11/08/2017

Ricardo Caron

Seu primeiro carro foi o veículo utilizado pela família, em 2000

Caron há 16 anos nos arrancadões
Seu primeiro carro foi o veículo utilizado pela família, em 2000
Ricardo Caron, de 33 anos, é um apaixonado pelo arrancadão, uma modalidade esportiva praticada com provas de arrancada, que se trata de um tipo de competição, uma forma de corrida praticada por veículos automotores, na qual automóveis ou motocicletas, originais ou especialmente preparados, completam um trajeto reto e nivelado no menor espaço de tempo, partindo da imobilidade.
De acordo com o esportista, a arrancada existe há muitos anos no cenário mundial. No decorrer do tempo, a evolução técnica, eletrônica e das pistas de arrancada vem profissionalizando cada vez mais esse esporte e, consequentemente, agregando mais adeptos.
Normas que precisam ser respeitadas
Na arrancada, existem regulamentos estabelecidos para cada campeonato, os quais normatizam os itens a serem observados para cada tipo de veículo que participa de determinada categoria, nas extensões de pista de 201 e 402 metros. Essas normas padronizam questões relacionadas à segurança, com vistas ao uso de equipamentos a fim de preservar a vida do piloto; normatizam o tipo de pneu e combustível que poderão ser usados no veículo; e também abrangem a limitação e/ou liberação do tipo de equipamento mecânico e eletrônico que poderá ser utilizado.
De acordo com Caron, são três os requisitos básicos sempre utilizados em competições de arrancada, que são os recursos para viabilizar o projeto do carro; a segurança por parte do veículo e locais onde são promovidos os eventos; e a seriedade dos envolvidos, tanto no projeto do carro quanto dos organizadores de evento. “Uma vez que a pessoa tiver a oportunidade de participar, tanto como expectadora ou como piloto, as sensações afloram naturalmente. No momento em que o carro está alinhado no grid, aguardando o sinal verde, vivemos um mundo à parte, repleto de sensações que se misturam entre adrenalina e euforia, aliadas à vontade de sempre superar nossos limites pessoais”, destaca o esportista. Caron explica, ainda, que as sensações, para ele, são uma compensação particular das horas, dias, meses e de recursos dedicados ao projeto do carro.
Trajetória
A trajetória de Caron nesse esporte iniciou-se no ano 2000, quando acompanhava as provas no RS e, com certa frequência, começou a se aventurar em eventos realizados nas cidades de Guaporé, Estrela e Tarumã. “A evolução foi acontecendo aos poucos. Tive a oportunidade de passar por diversas categorias, com veículos que, ao longo dos anos, pude desenvolver em parceria com amigos e equipes que me acompanhavam”, conta.
Seu primeiro carro foi o veículo utilizado pela família. “Na época, inspirado por veículos que acompanhava na mídia e por influência de alguns bons amigos, os quais preservo até hoje, desenvolvi um projeto mais básico para atender às minhas necessidades e poder experimentar minhas habilidades no esporte arrancada”, relata.
Participação em campeonatos
A participação de Caron em campeonatos ocorreu com maior frequência nos anos de 2011, 2013 e 2014, quando participou do Campeonato Metropolitano de Arrancada, realizado nos autódromos de Tarumã, Santa Cruz do Sul e no Velopark.
Em 2011, conquistou o vice-campeonato; em 2103, ficou campeão; e em 2014, foi vice-campeão novamente.
Projeto futuro
Atualmente, o esportista está concluindo um novo projeto, que ainda necessita de alguns acertos.

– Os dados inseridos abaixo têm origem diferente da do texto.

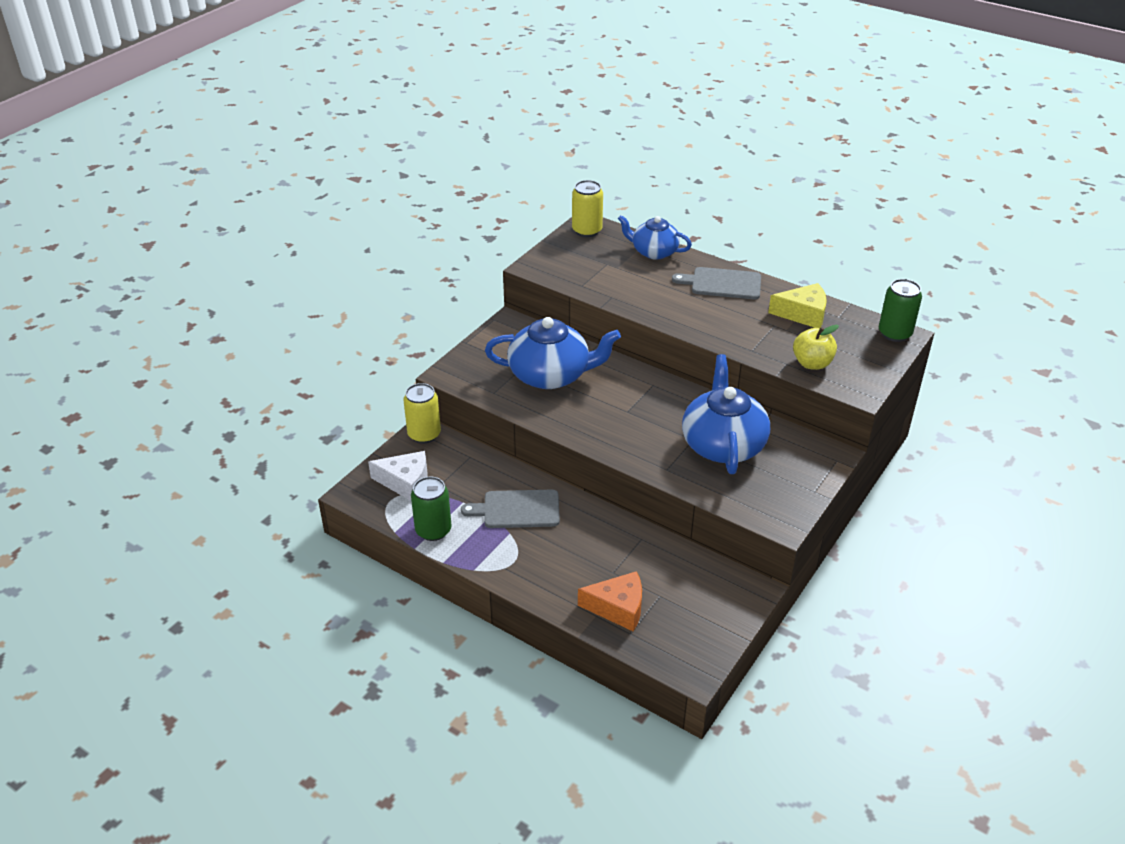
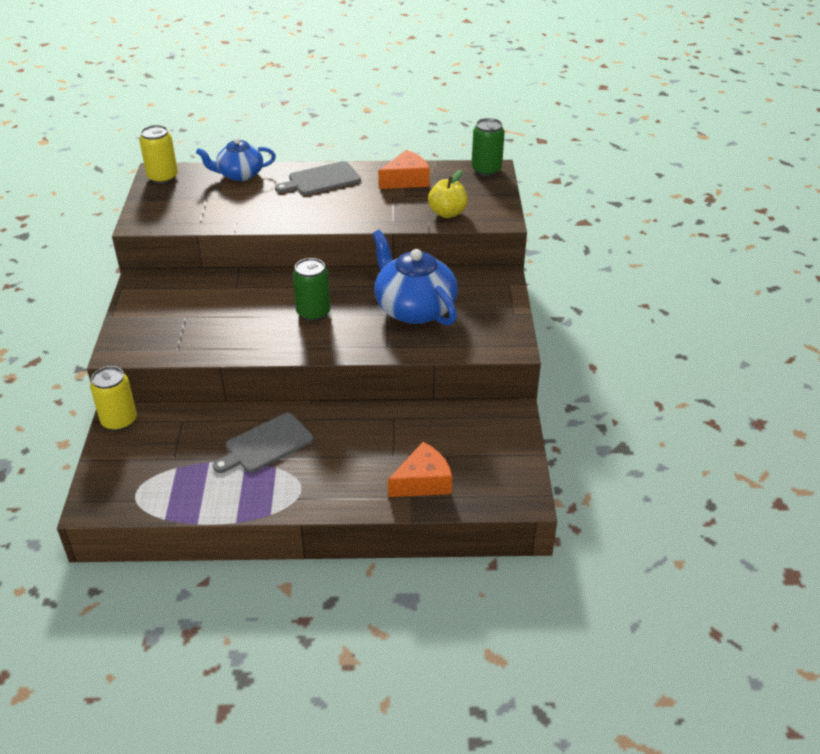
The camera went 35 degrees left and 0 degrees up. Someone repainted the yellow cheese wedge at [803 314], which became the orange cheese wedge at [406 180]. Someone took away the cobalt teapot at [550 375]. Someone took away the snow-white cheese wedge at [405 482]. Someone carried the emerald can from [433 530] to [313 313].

O veículo é um VW Gol, que utiliza motor de quatro cilindros turbo, com as devidas alterações em motor, freios, câmbio e suspensão, em busca de um equilíbrio entre durabilidade, segurança e performance, com o objetivo de tentar baixar seu recorde pessoal de 7,511 segundos nos 201 metros.
Os laços que o esporte constrói
O objetivo principal das arrancadas, para Caron, são de descontração e as relações proporcionadas pelo esporte. “O maior legado que tenho na arrancada são as amizades que fiz e ainda cultivo, depois de tantos anos”, afirma.
A família sempre apoiou e vive o esporte com Caron. “Procuro, sempre que possível, proporcionar a eles essa oportunidade de estarmos juntos, dentro e fora das pistas. Quem sabe, em um futuro próximo, possamos alinhar dois carros da mesma família no grid?”